Opening day finally arrived. People trickled in, and slowly, too slowly really to be comforting, I began to sell some stuff. Nat, continuing in her role as the sensible one for the first time in our relationship, kept her temp gigs and offered to try to cover all our basic home expenses until the shop took off. She even threw down most of the second month’s rent and utilities and offered to help out on weekends. For a while at least, I had hope.
13 February 2003.
G
iven that it was smack in the middle of a brutally freezing winter and Nathalie had stayed home with the flu, I was more than a little surprised to come home and find her stark naked but for a rhinestone barrette pulling her bangs off her freshly cleaned face, broom and dustpan at her side. It seemed she’d been “cleaning” the closet—really just rifling through piles of clothes, dusty stacks of record albums and magazines, and, it appeared, my father’s briefcase.
“Nat?”
“Hi, love,” she said, and gave me a quick kiss.
“Shouldn’t you be resting?”
“I did all day. I feel better,” she said, sweetly and almost convincingly. And then: “By the way, you left your wallet this morning.” She pointed to the nightstand.
“Thanks.”
Nathalie responded with distracted nod and a pinched smile.
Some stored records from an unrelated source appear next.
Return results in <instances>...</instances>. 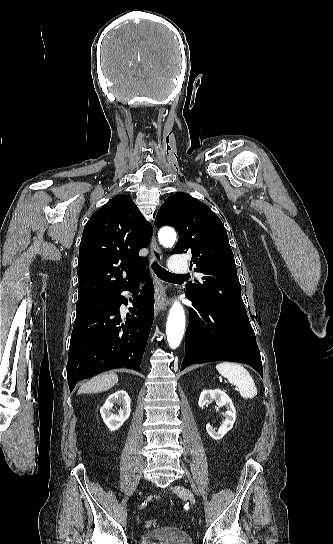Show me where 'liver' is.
Listing matches in <instances>:
<instances>
[{
	"label": "liver",
	"mask_w": 333,
	"mask_h": 544,
	"mask_svg": "<svg viewBox=\"0 0 333 544\" xmlns=\"http://www.w3.org/2000/svg\"><path fill=\"white\" fill-rule=\"evenodd\" d=\"M118 383V376L114 373L101 374L95 376L87 383H85L80 389L81 393H97L110 389L112 386Z\"/></svg>",
	"instance_id": "obj_1"
}]
</instances>
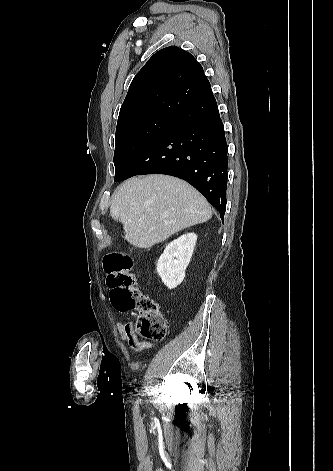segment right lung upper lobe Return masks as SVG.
Listing matches in <instances>:
<instances>
[{"label": "right lung upper lobe", "instance_id": "right-lung-upper-lobe-1", "mask_svg": "<svg viewBox=\"0 0 333 471\" xmlns=\"http://www.w3.org/2000/svg\"><path fill=\"white\" fill-rule=\"evenodd\" d=\"M211 90L202 66L185 50L156 52L132 80L119 118L142 113L177 116Z\"/></svg>", "mask_w": 333, "mask_h": 471}]
</instances>
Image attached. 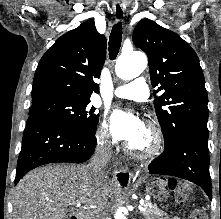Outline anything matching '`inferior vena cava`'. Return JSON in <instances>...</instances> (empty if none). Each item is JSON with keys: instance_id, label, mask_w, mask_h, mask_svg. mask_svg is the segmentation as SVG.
I'll return each instance as SVG.
<instances>
[{"instance_id": "1", "label": "inferior vena cava", "mask_w": 221, "mask_h": 219, "mask_svg": "<svg viewBox=\"0 0 221 219\" xmlns=\"http://www.w3.org/2000/svg\"><path fill=\"white\" fill-rule=\"evenodd\" d=\"M112 155V145L107 139H100L98 141L95 154L90 163V168L94 175L99 178L106 176L105 167L109 162ZM103 215L99 211H95L94 219H104Z\"/></svg>"}]
</instances>
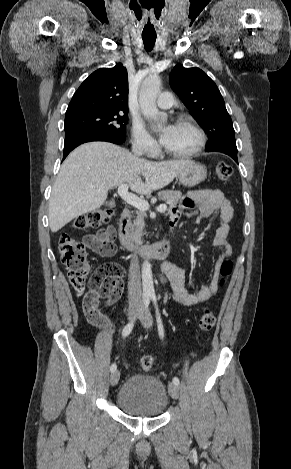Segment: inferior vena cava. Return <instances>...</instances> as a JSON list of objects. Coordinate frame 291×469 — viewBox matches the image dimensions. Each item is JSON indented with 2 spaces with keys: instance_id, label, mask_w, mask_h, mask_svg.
I'll return each instance as SVG.
<instances>
[{
  "instance_id": "inferior-vena-cava-1",
  "label": "inferior vena cava",
  "mask_w": 291,
  "mask_h": 469,
  "mask_svg": "<svg viewBox=\"0 0 291 469\" xmlns=\"http://www.w3.org/2000/svg\"><path fill=\"white\" fill-rule=\"evenodd\" d=\"M132 152L134 155L140 156L143 152L142 148L138 144L132 146ZM128 299L130 306H143V297L141 289V276L139 261L136 254L133 255L130 267H129V276H128Z\"/></svg>"
}]
</instances>
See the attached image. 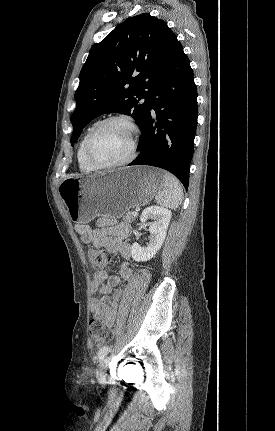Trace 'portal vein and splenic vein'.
Listing matches in <instances>:
<instances>
[{"label":"portal vein and splenic vein","instance_id":"18ae733b","mask_svg":"<svg viewBox=\"0 0 275 431\" xmlns=\"http://www.w3.org/2000/svg\"><path fill=\"white\" fill-rule=\"evenodd\" d=\"M132 214L134 215V216H137L138 215V211L136 210V211H133L132 212Z\"/></svg>","mask_w":275,"mask_h":431}]
</instances>
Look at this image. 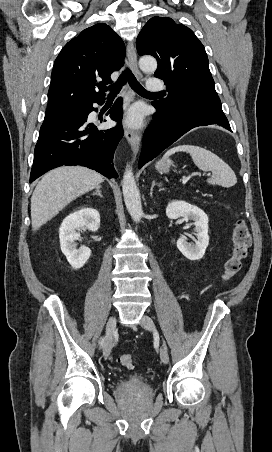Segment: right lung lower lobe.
Instances as JSON below:
<instances>
[{"mask_svg": "<svg viewBox=\"0 0 272 452\" xmlns=\"http://www.w3.org/2000/svg\"><path fill=\"white\" fill-rule=\"evenodd\" d=\"M103 102L104 99L95 103ZM92 105L89 103L68 113L45 115L35 147L30 183L62 165L86 166L107 178H118L113 156L123 137L121 99L108 113L118 125L108 130H98L95 123L87 121L88 114L95 110Z\"/></svg>", "mask_w": 272, "mask_h": 452, "instance_id": "obj_1", "label": "right lung lower lobe"}]
</instances>
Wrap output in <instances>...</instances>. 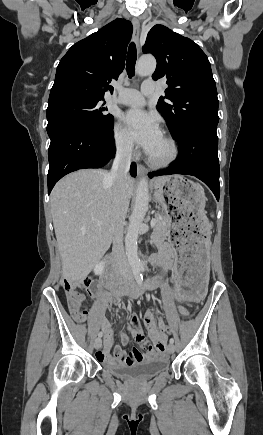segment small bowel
Instances as JSON below:
<instances>
[{"instance_id":"c3829d8e","label":"small bowel","mask_w":263,"mask_h":435,"mask_svg":"<svg viewBox=\"0 0 263 435\" xmlns=\"http://www.w3.org/2000/svg\"><path fill=\"white\" fill-rule=\"evenodd\" d=\"M155 243L160 247L159 255L155 257V262L159 267V273L156 276L154 283H158L168 272H170L171 268L169 267V264L174 261L175 250L171 245L163 242L158 236L155 237ZM93 288L95 289V286ZM106 304L110 306L112 302L108 301ZM179 311L183 316L188 315L187 310L183 306L179 307ZM143 323L148 329L149 339L153 343L144 336L139 317L136 314H132L128 331L131 333L133 339L144 350V353H141L136 348H133L129 353H127L121 346H113L114 336L111 330V323L104 317L99 318L97 325L100 332L103 334V348L97 355L99 361L105 363L134 364L157 355L163 356L165 350L168 348V343L166 341L167 334L165 333L163 321L160 318H156L153 312L148 311L143 317ZM120 340L124 346L129 343V339L125 332L120 333ZM112 348L113 352H111Z\"/></svg>"}]
</instances>
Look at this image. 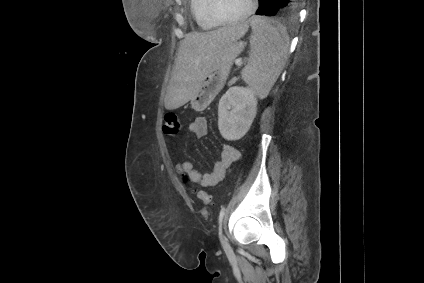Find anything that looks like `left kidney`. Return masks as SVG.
I'll use <instances>...</instances> for the list:
<instances>
[{"label": "left kidney", "instance_id": "5707ae66", "mask_svg": "<svg viewBox=\"0 0 424 283\" xmlns=\"http://www.w3.org/2000/svg\"><path fill=\"white\" fill-rule=\"evenodd\" d=\"M257 112L255 91L248 87L230 88L218 105V128L226 140H239L250 129Z\"/></svg>", "mask_w": 424, "mask_h": 283}]
</instances>
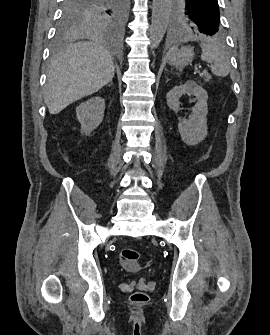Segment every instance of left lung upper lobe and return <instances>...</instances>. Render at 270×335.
Wrapping results in <instances>:
<instances>
[{"mask_svg":"<svg viewBox=\"0 0 270 335\" xmlns=\"http://www.w3.org/2000/svg\"><path fill=\"white\" fill-rule=\"evenodd\" d=\"M175 16L187 30L208 36H217L222 32L217 0H177Z\"/></svg>","mask_w":270,"mask_h":335,"instance_id":"left-lung-upper-lobe-1","label":"left lung upper lobe"}]
</instances>
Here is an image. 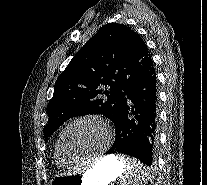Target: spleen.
Segmentation results:
<instances>
[{
  "label": "spleen",
  "mask_w": 207,
  "mask_h": 185,
  "mask_svg": "<svg viewBox=\"0 0 207 185\" xmlns=\"http://www.w3.org/2000/svg\"><path fill=\"white\" fill-rule=\"evenodd\" d=\"M119 163H123L124 174L119 178L120 185H143L146 179H154V174H149V166L142 163V159L128 158V153L122 154Z\"/></svg>",
  "instance_id": "1"
}]
</instances>
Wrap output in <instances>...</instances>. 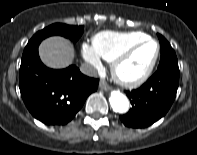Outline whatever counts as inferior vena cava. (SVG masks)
<instances>
[{
	"label": "inferior vena cava",
	"mask_w": 197,
	"mask_h": 155,
	"mask_svg": "<svg viewBox=\"0 0 197 155\" xmlns=\"http://www.w3.org/2000/svg\"><path fill=\"white\" fill-rule=\"evenodd\" d=\"M80 71L90 77H95L97 75L96 69L90 64H82L80 67Z\"/></svg>",
	"instance_id": "602c4592"
}]
</instances>
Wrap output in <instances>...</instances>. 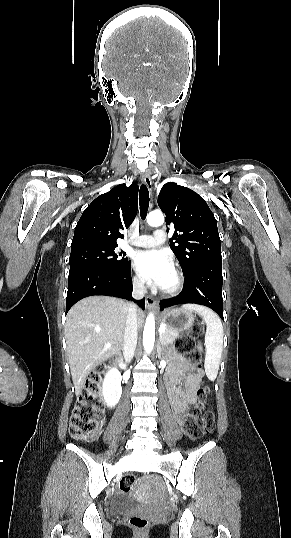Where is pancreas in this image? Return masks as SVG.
I'll return each instance as SVG.
<instances>
[{"label":"pancreas","instance_id":"obj_1","mask_svg":"<svg viewBox=\"0 0 291 538\" xmlns=\"http://www.w3.org/2000/svg\"><path fill=\"white\" fill-rule=\"evenodd\" d=\"M178 336H179V332H175L166 328L165 331L160 334L159 339L163 345H169L175 342Z\"/></svg>","mask_w":291,"mask_h":538}]
</instances>
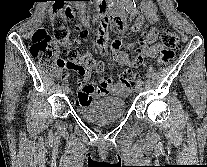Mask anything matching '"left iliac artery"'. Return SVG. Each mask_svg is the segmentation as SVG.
Segmentation results:
<instances>
[{"label": "left iliac artery", "mask_w": 207, "mask_h": 167, "mask_svg": "<svg viewBox=\"0 0 207 167\" xmlns=\"http://www.w3.org/2000/svg\"><path fill=\"white\" fill-rule=\"evenodd\" d=\"M137 83L143 84V80H142L141 78H139V79L137 80Z\"/></svg>", "instance_id": "obj_1"}]
</instances>
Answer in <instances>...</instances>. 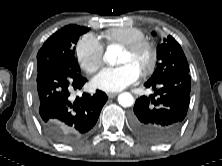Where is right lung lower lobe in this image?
I'll use <instances>...</instances> for the list:
<instances>
[{
	"label": "right lung lower lobe",
	"mask_w": 222,
	"mask_h": 166,
	"mask_svg": "<svg viewBox=\"0 0 222 166\" xmlns=\"http://www.w3.org/2000/svg\"><path fill=\"white\" fill-rule=\"evenodd\" d=\"M86 79L78 71L54 66L37 73L33 90L38 118L45 133L58 143H72L96 124L107 95L97 90L93 96L83 93L73 98Z\"/></svg>",
	"instance_id": "98d812e1"
}]
</instances>
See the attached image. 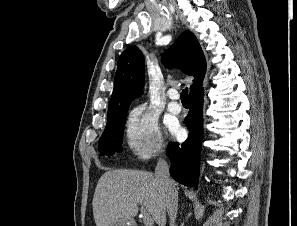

I found myself wishing she could afford a polite,
How was the shop today?
With meager sales those first few weeks the store was open, she probably figured it better not to ask. But why the strange vibe? She was clearly all worked up over something. Exhausted from yet another stressful day, I didn’t have the energy it would require to get to the source of her bizarreness. Hoping to avoid the topic entirely, I took off my hat, scarf, coat, and shoes, lay down on the bed, and tried to distract myself with opening mail. At one point, Nathalie disappeared into the bathroom—and reappeared wearing something that momentarily stunned me.